If that guess proves to be wrong, the result of one of the parallel instructions has to be discarded. A final point is that if only the arithmetic/logic and floating point units are duplicated, there is still contention for other resources within the processor.
All of the approaches to parallelism described above have one common factor. The parallel resources are managed within the processor, which means that they are transparent to both the operating system and application software.
In other words, if you'd swapped from a processor without pipelining to one that supports it, or if you'd upgraded from a pipelined processor with one arithmetic/logic unit to one with two, you'd have seen an immediate performance increase with the same software. Sadly, this does not happen with multi-core processors; as some industry experts have commented, there's no longer such a thing as a free lunch. For the first time, parallel resources will only work with specially written software that employs a technique called 'multi-threading'.

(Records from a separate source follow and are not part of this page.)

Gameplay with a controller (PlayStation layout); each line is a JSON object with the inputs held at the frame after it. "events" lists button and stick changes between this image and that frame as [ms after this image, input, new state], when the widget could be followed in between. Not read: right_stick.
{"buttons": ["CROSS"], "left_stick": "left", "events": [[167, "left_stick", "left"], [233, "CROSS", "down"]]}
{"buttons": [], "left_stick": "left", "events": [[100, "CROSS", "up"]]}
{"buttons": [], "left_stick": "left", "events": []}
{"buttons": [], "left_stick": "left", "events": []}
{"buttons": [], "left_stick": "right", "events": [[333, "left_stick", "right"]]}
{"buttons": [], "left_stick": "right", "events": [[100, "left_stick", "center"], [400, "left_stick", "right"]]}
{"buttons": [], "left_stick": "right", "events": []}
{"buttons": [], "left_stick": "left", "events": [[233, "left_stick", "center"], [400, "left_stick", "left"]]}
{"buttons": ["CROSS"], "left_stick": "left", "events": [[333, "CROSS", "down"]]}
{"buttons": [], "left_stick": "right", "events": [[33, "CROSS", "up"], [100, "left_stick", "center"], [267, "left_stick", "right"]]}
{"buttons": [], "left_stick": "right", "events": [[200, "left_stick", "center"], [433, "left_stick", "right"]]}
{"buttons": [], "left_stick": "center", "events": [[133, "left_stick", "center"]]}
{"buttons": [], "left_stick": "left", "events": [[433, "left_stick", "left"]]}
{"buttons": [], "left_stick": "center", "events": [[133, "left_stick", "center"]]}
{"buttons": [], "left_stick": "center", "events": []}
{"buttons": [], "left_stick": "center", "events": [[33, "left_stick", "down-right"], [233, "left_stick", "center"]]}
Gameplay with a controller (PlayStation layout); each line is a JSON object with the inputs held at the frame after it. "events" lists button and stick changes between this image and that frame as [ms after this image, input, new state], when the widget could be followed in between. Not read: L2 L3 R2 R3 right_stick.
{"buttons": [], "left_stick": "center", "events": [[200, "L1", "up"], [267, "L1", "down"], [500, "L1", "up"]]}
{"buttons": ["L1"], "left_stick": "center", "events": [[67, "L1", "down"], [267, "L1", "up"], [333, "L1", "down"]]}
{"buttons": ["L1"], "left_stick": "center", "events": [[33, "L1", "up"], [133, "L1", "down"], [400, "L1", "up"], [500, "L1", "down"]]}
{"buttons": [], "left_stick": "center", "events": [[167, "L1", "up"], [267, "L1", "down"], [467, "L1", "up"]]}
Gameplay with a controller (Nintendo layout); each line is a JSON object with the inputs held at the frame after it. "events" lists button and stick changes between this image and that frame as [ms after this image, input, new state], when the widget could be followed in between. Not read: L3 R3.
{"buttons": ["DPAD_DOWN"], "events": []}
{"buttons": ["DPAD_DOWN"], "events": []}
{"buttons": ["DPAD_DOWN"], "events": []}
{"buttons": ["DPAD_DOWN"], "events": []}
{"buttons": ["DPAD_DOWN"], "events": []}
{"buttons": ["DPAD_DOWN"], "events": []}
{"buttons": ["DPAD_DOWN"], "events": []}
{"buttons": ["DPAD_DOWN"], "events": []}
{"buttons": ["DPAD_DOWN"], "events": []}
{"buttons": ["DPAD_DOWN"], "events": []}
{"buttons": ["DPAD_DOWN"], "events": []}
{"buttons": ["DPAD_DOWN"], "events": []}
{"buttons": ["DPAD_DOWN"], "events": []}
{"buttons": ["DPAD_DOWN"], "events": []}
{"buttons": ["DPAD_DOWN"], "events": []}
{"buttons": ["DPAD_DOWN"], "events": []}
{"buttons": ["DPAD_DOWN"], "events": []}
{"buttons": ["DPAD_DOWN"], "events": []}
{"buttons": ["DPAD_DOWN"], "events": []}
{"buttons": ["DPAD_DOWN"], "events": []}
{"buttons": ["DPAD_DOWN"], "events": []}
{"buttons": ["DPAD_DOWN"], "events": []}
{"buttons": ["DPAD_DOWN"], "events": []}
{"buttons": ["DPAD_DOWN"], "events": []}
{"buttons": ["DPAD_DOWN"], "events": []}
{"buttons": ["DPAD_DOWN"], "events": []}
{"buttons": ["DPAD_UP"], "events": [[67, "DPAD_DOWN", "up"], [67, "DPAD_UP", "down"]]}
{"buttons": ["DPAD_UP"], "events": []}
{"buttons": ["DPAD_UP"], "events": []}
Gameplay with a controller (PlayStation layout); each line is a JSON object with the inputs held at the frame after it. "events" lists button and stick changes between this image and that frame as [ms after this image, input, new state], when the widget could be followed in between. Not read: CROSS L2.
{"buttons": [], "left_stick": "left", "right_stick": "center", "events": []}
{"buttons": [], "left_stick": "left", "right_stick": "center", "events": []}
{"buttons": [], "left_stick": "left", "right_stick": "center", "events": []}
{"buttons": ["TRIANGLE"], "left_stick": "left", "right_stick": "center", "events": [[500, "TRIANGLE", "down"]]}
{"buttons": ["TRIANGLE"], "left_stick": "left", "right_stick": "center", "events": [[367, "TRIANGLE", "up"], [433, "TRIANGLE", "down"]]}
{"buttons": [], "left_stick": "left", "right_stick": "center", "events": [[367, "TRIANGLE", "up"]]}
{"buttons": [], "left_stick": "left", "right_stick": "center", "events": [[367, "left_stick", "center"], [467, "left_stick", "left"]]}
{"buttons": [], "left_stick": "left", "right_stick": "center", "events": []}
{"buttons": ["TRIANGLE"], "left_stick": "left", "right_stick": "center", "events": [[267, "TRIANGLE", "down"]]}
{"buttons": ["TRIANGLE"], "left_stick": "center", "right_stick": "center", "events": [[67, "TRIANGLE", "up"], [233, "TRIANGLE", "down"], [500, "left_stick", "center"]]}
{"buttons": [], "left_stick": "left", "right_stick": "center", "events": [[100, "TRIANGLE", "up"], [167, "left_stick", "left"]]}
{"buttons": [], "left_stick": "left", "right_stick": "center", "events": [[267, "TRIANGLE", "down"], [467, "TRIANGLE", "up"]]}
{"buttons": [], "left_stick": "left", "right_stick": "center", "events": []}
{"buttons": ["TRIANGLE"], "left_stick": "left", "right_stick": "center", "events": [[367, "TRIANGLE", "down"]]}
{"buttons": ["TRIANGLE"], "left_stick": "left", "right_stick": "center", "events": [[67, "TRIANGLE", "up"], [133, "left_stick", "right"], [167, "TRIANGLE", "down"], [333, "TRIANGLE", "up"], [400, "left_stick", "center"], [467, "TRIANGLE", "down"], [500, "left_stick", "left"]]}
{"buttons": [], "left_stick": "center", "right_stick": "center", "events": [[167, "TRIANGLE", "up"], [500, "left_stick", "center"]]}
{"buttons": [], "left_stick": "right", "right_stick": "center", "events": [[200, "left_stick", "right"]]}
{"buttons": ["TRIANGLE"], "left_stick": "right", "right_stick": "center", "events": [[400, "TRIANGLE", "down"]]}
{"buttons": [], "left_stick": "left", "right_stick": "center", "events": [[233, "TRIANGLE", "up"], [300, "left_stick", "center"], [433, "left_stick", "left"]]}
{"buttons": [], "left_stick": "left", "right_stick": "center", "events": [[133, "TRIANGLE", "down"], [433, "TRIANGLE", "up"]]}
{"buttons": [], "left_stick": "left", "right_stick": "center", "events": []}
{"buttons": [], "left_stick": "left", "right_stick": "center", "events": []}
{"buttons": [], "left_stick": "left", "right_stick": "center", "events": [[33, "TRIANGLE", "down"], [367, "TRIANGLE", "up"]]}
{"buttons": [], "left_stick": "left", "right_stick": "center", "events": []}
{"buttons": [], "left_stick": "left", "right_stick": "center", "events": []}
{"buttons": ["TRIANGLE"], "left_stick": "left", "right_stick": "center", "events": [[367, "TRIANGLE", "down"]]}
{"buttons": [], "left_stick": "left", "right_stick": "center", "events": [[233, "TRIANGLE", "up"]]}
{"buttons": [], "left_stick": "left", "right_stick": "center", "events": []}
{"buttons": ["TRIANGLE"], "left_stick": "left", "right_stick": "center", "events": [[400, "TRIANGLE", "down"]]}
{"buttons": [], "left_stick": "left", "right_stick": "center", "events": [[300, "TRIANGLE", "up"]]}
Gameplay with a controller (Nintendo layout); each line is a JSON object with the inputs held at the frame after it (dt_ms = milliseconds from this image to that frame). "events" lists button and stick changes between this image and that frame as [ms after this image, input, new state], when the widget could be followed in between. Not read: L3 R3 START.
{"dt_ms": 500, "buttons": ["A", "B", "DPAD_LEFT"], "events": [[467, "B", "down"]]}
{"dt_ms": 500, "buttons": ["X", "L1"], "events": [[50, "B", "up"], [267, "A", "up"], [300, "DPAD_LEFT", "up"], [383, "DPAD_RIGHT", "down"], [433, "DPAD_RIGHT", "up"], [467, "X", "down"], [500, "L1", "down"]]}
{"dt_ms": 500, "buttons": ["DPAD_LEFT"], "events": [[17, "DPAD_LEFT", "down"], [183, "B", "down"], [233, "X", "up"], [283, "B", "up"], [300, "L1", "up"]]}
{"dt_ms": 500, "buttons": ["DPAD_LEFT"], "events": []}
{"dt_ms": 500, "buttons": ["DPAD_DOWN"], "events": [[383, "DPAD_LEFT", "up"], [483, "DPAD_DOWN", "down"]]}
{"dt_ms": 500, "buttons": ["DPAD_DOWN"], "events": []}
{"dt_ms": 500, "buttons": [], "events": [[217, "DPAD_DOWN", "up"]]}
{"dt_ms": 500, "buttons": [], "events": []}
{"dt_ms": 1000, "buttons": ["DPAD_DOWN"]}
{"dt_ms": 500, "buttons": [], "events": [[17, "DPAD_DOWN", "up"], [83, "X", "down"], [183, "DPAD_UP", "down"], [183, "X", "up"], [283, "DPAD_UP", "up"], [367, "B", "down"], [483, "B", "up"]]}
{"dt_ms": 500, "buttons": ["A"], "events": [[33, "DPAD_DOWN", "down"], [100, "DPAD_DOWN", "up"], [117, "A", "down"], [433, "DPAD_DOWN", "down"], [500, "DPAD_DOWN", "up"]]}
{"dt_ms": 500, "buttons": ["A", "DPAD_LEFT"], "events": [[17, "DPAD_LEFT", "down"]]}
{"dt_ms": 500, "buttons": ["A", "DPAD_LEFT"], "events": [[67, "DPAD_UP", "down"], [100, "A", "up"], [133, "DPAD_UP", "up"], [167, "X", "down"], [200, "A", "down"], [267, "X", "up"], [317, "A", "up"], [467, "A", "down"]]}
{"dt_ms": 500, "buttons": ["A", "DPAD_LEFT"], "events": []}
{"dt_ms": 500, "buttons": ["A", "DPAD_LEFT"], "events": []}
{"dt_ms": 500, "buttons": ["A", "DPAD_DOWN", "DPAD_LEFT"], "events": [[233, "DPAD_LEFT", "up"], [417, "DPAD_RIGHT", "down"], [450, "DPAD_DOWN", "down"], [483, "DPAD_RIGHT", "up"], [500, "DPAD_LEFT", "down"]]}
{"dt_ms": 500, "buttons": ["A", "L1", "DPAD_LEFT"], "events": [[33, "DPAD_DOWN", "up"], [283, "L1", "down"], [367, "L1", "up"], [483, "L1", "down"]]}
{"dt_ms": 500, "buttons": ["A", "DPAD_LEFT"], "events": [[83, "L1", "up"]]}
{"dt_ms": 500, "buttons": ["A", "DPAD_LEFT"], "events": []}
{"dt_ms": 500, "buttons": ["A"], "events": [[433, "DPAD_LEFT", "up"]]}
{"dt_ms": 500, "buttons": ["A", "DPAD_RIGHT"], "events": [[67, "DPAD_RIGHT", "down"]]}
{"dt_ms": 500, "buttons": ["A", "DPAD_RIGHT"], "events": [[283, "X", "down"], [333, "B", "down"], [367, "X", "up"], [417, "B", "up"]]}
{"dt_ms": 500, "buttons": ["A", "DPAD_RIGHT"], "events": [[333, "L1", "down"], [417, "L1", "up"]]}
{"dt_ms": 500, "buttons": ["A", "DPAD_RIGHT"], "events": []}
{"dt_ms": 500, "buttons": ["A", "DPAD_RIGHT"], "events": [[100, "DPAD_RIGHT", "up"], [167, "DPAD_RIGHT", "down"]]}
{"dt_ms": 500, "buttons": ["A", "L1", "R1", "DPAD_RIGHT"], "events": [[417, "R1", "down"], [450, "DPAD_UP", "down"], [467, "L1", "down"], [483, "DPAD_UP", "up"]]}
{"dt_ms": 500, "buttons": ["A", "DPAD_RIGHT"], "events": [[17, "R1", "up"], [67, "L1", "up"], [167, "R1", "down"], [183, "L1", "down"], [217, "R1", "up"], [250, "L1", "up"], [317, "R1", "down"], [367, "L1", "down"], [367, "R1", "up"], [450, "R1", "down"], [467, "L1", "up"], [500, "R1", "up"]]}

At its simplest, a thread can be an application. In this case, all you need to make use of multi-core processors is an operating system that supports multi-threading. Happily, all versions of Windows since XP have this support. Now you can run two programs at once without them competing for the resources of a single core.
This helps if you want to run a power-hungry application in the background – such as rendering – without the foreground task being affected; but it doesn't help if you want that power-hungry application to run faster. To achieve that, the application itself has to support multi-threading. This involves splitting up the operation of the code into logical tasks that can be performed independently and in parallel. We'll investigate this issue in quite a bit more detail later on.
The gains on offer
The idea that going from one to two or two to four cores will double the performance of a chip is, sadly, naive. So what performance gains can we reasonably expect in the real world? I asked James Reinders, Director of Marketing and Business Development for Intel's Software Development Products, what he expected to happen.
"Some programs scale well," he told me, "and may see gains close to the number of cores. Occasionally, this might mean a four-fold speed increase on four cores, but even a three-fold increase on four cores is good. Anything which has reasonably independent work to do can see such speed-ups, for instance database queries. But we will not see doubling cores make a system twice as fast in general."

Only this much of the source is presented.